Today I will be honest. This blog is a lie. I’m not premed anymore, and I’m not going back. After doing a lot of soul-searching, I’ve come to the conclusion that I do want to help people, just not in a clinical setting. I could use my talents, my mind, for something far grander: telling stories.
I’ve always been attracted to challenges. I want to fight to be the best because I genuinely believe that I am part of the best. Growing up in an immigrant home, the best took the form of prestigious job titles: lawyer, doctor, businesswoman. I latched onto the title of doctor since I was a child.
Dr. Nicole Ntim-Addae.
I worked very hard towards that goal; I aced my classes in high school, I attend Wellesley College, I’ve taken the necessary classes and labs and volunteer hours. But for me, it is a joyless process that ate away at my social life and mental health. I tried to stick it out; I could do it. I could be the mythical black woman neurobiologist medical doctor from Wellesley and Harvard or something like that, but the harder I ran towards it, the more I felt myself come up to a wall.

_Work order_
Decide whether each statement agrees with the blog post about leaving premed: (a) The writer plans to return to premed. (b) The writer attends Wellesley College. (c) The writer found the work toward becoming a doctor enjoyable. For each, answer yes or no and quote the words of the post that decide it.

_Data listing_
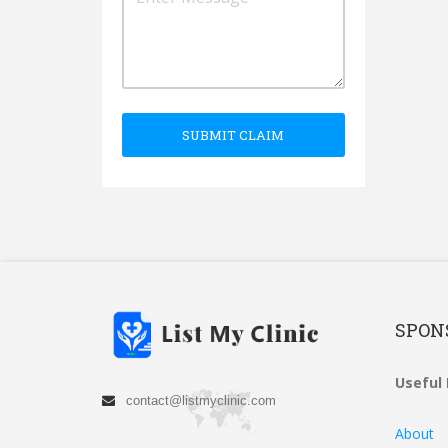
SUBMIT CLAIM
SPON
Useful 
contact@listmyclinic.com
About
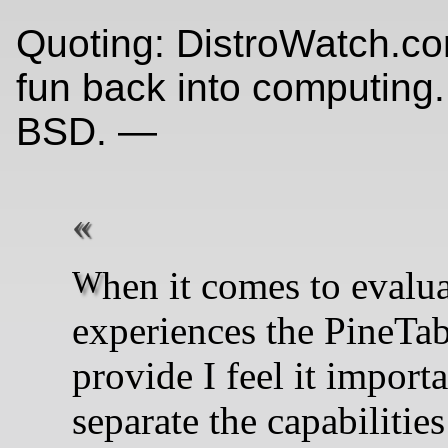
Quoting: DistroWatch.co
fun back into computing.
BSD. —
When it comes to evaluating the
experiences the PineTa
provide I feel it importa
separate the capabilities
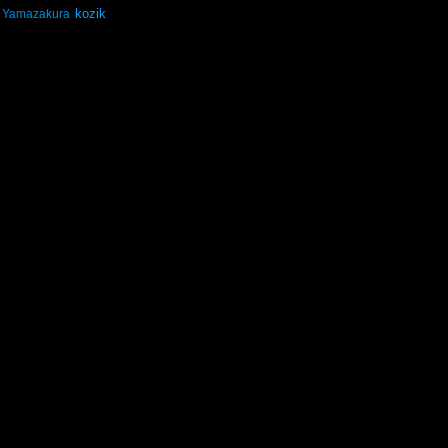
kozik
Yamazakura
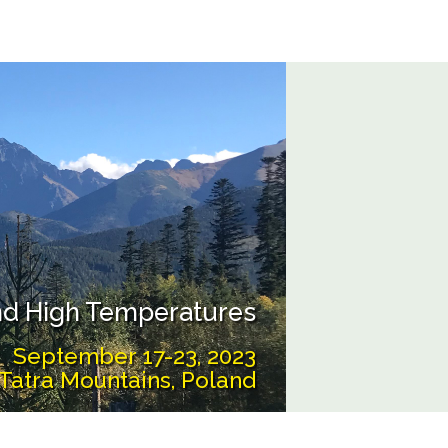
and High Temperatures
September 17-23, 2023
Tatra Mountains, Poland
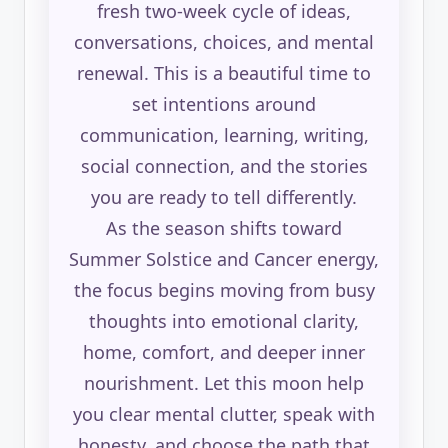
fresh two-week cycle of ideas,
conversations, choices, and mental
renewal. This is a beautiful time to
set intentions around
communication, learning, writing,
social connection, and the stories
you are ready to tell differently.
As the season shifts toward
Summer Solstice and Cancer energy,
the focus begins moving from busy
thoughts into emotional clarity,
home, comfort, and deeper inner
nourishment. Let this moon help
you clear mental clutter, speak with
honesty, and choose the path that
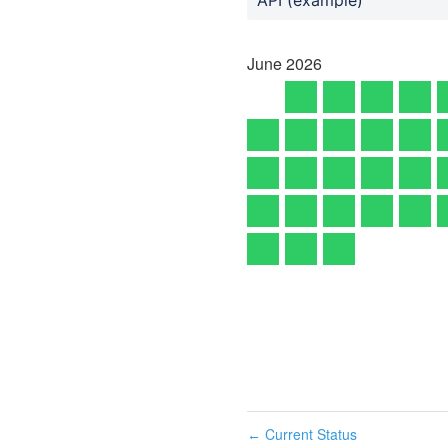
June
2026
Current Status
←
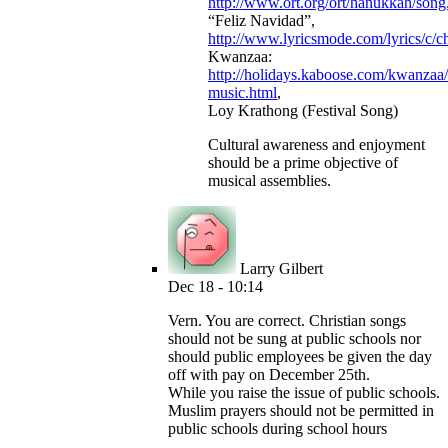
http://www.ort.org/ort/hanukkah/song
“Feliz Navidad”,
http://www.lyricsmode.com/lyrics/c/c
Kwanzaa:
http://holidays.kaboose.com/kwanzaa
music.html
,
Loy Krathong (Festival Song)
Cultural awareness and enjoyment
should be a prime objective of
musical assemblies.
Larry Gilbert
Dec 18 - 10:14
Vern. You are correct. Christian songs
should not be sung at public schools nor
should public employees be given the day
off with pay on December 25th.
While you raise the issue of public schools.
Muslim prayers should not be permitted in
public schools during school hours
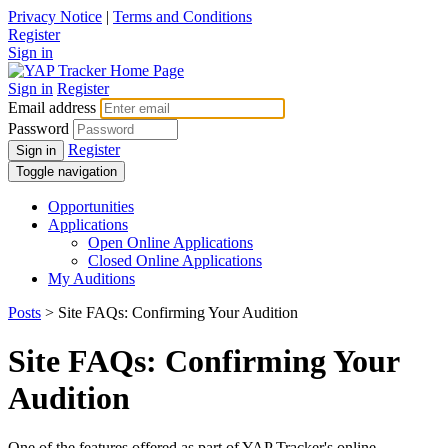
Privacy Notice
|
Terms and Conditions
Register
Sign in
Sign in
Register
Email address
Password
Register
Sign in
Toggle navigation
Opportunities
Applications
Open Online Applications
Closed Online Applications
My Auditions
Posts
> Site FAQs: Confirming Your Audition
Site FAQs: Confirming Your
Audition
One of the features offered as part of YAP Tracker's online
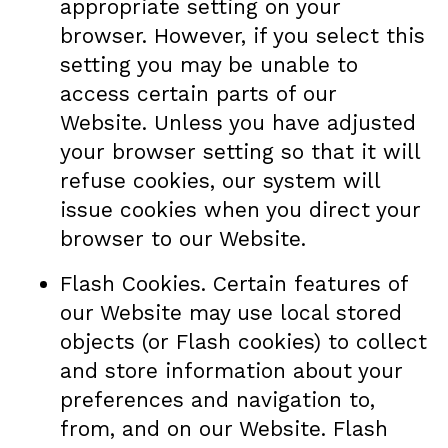
appropriate setting on your
browser. However, if you select this
setting you may be unable to
access certain parts of our
Website. Unless you have adjusted
your browser setting so that it will
refuse cookies, our system will
issue cookies when you direct your
browser to our Website.
Flash Cookies. Certain features of
our Website may use local stored
objects (or Flash cookies) to collect
and store information about your
preferences and navigation to,
from, and on our Website. Flash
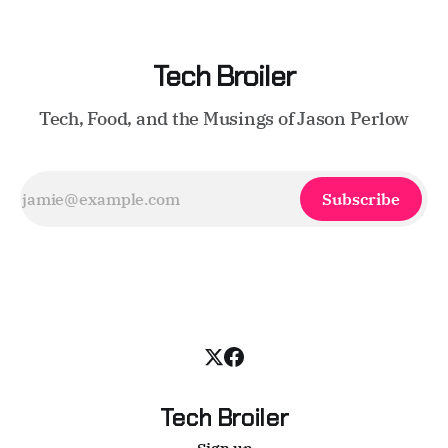
Tech Broiler
Tech, Food, and the Musings of Jason Perlow
Subscribe
Tech Broiler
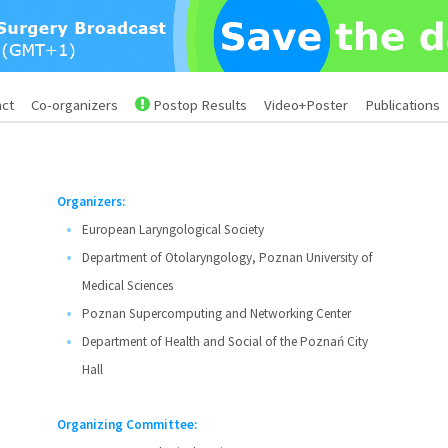
act
Co-organizers
Postop Results
Video+Poster
Publications
Organizers:
European Laryngological Society
Department of Otolaryngology, Poznan University of
Medical Sciences
Poznan Supercomputing and Networking Center
Department of Health and Social of the Poznań City
Hall
Organizing Committee:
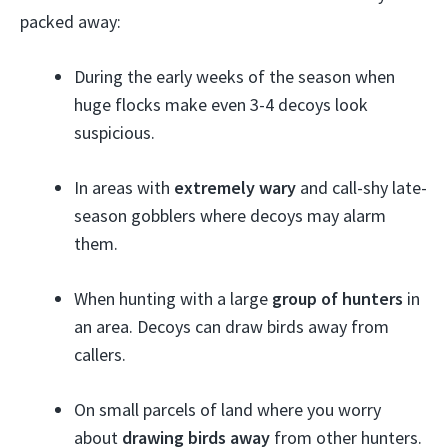
packed away:
During the early weeks of the season when
huge flocks make even 3-4 decoys look
suspicious.
In areas with
extremely wary
and call-shy late-
season gobblers where decoys may alarm
them.
When hunting with a large
group of hunters
in
an area. Decoys can draw birds away from
callers.
On small parcels of land where you worry
about
drawing birds away
from other hunters.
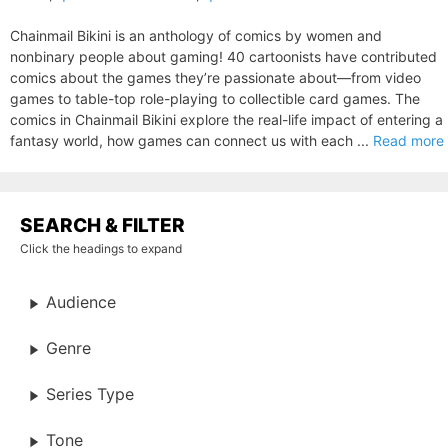
Chainmail Bikini is an anthology of comics by women and
nonbinary people about gaming! 40 cartoonists have contributed
comics about the games they’re passionate about—from video
games to table-top role-playing to collectible card games. The
comics in Chainmail Bikini explore the real-life impact of entering a
fantasy world, how games can connect us with each ...
Read more
SEARCH & FILTER
Click the headings to expand
Audience
Genre
Series Type
Tone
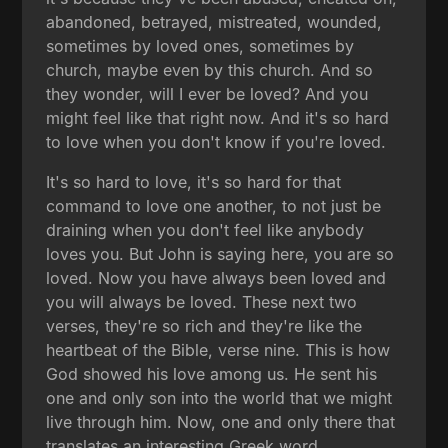
abandoned, betrayed, mistreated, wounded,
sometimes by loved ones, sometimes by
church, maybe even by this church. And so
they wonder, will I ever be loved? And you
might feel like that right now. And it's so hard
to love when you don't know if you're loved.
It's so hard to love, it's so hard for that
command to love one another, to not just be
draining when you don't feel like anybody
loves you. But John is saying here, you are so
loved. Now you have always been loved and
you will always be loved. These next two
verses, they're so rich and they're like the
heartbeat of the Bible, verse nine. This is how
God showed his love among us. He sent his
one and only son into the world that we might
live through him. Now, one and only there that
translates an interesting Greek word,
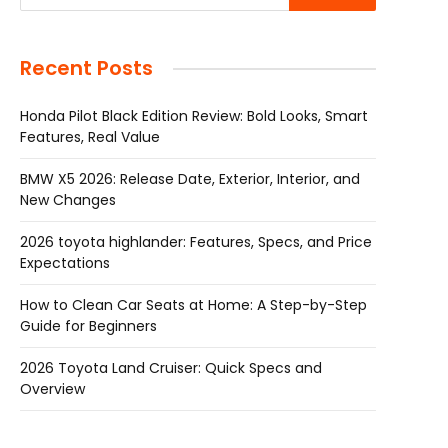
Recent Posts
Honda Pilot Black Edition Review: Bold Looks, Smart
Features, Real Value
BMW X5 2026: Release Date, Exterior, Interior, and
New Changes
2026 toyota highlander: Features, Specs, and Price
Expectations
How to Clean Car Seats at Home: A Step-by-Step
Guide for Beginners
2026 Toyota Land Cruiser: Quick Specs and
Overview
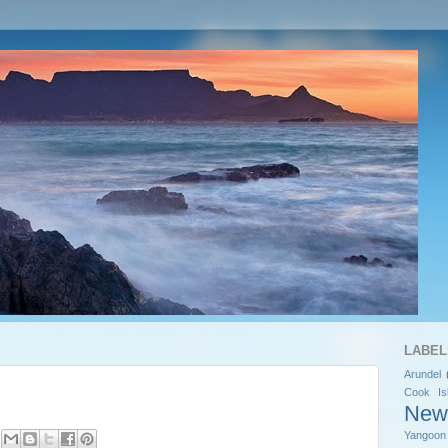
LABEL
Arundel
Cook Is
New
Yangoon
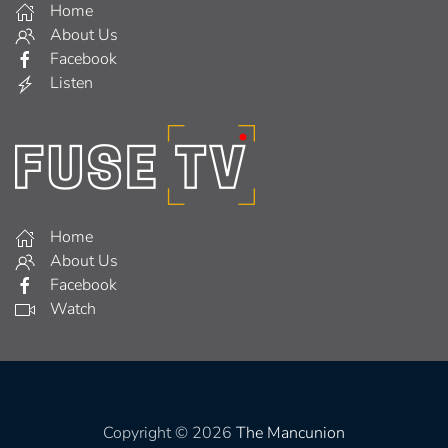
Home
About Us
Facebook
Listen
Home
About Us
Facebook
Watch
Copyright © 2026
The Mancunion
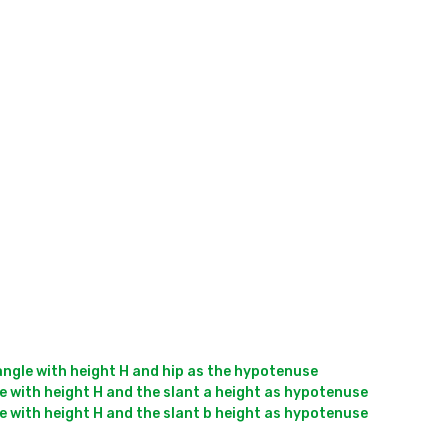
angle with height H and hip as the hypotenuse

e with height H and the slant a height as hypotenuse

e with height H and the slant b height as hypotenuse
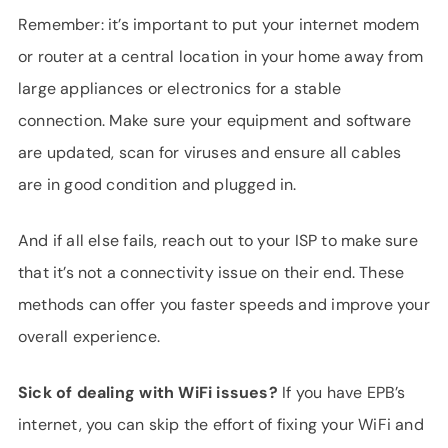
Remember: it’s important to put your internet modem
or router at a central location in your home away from
large appliances or electronics for a stable
connection. Make sure your equipment and software
are updated, scan for viruses and ensure all cables
are in good condition and plugged in.
And if all else fails, reach out to your ISP to make sure
that it’s not a connectivity issue on their end. These
methods can offer you faster speeds and improve your
overall experience.
Sick of dealing with WiFi issues?
If you have EPB’s
internet, you can skip the effort of fixing your WiFi and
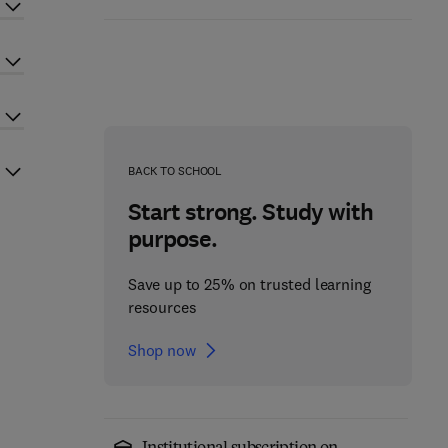
BACK TO SCHOOL
Start strong. Study with
purpose.
Save up to 25% on trusted learning
resources
Shop now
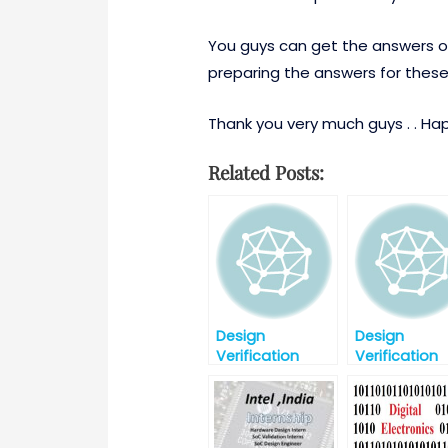
You guys can get the answers of
preparing the answers for these
Thank you very much guys . . Happ
Related Posts:
Design
Design
Verification
Verification
Interview
Interview
Question Part-2
Question-Par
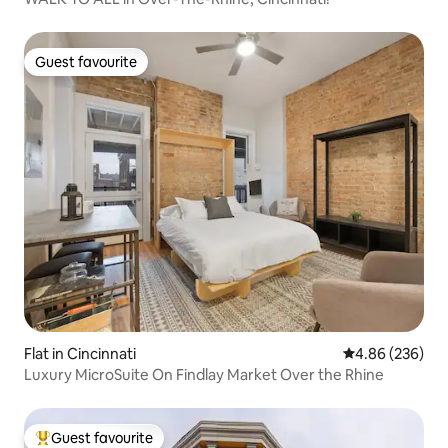
Guest favourite
Guest favourite
Flat in Cincinnati
4.86 out of 5 a
4.86 (236)
Luxury MicroSuite On Findlay Market Over the Rhine
Guest favourite
Top guest favourite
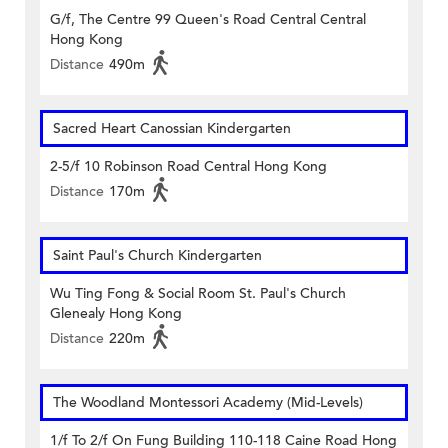
G/f, The Centre 99 Queen's Road Central Central
Hong Kong
Distance
490m
Sacred Heart Canossian Kindergarten
2-5/f 10 Robinson Road Central Hong Kong
Distance
170m
Saint Paul's Church Kindergarten
Wu Ting Fong & Social Room St. Paul's Church
Glenealy Hong Kong
Distance
220m
The Woodland Montessori Academy (Mid-Levels)
1/f To 2/f On Fung Building 110-118 Caine Road Hong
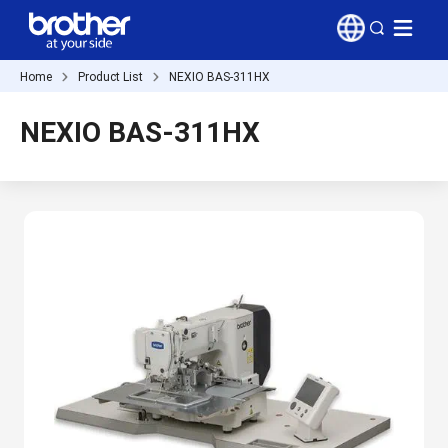
Home
Product List
NEXIO BAS-311HX
NEXIO BAS-311HX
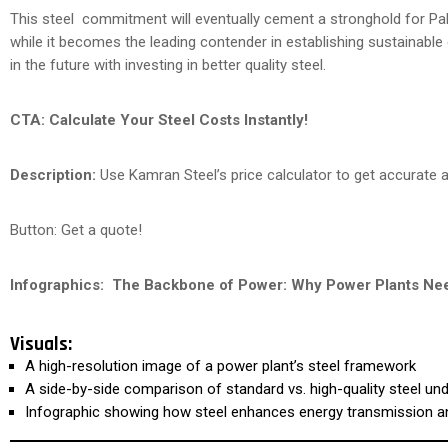
This steel commitment will eventually cement a stronghold for Pakis
while it becomes the leading contender in establishing sustainabl
in the future with investing in better quality steel.
CTA:
Calculate Your Steel Costs Instantly!
Description:
Use Kamran Steel’s price calculator to get accurate an
Button: Get a quote!
Infographics:
The Backbone of Power: Why Power Plants Nee
Visuals:
A high-resolution image of a power plant’s steel framework
A side-by-side comparison of standard vs. high-quality steel un
Infographic showing how steel enhances energy transmission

_Exercise output_
(a) No: "I’m not premed anymore, and I’m not going back."
(b) Yes: "I attend Wellesley College"
(c) No: "it is a joyless process that ate away at my social life and mental health"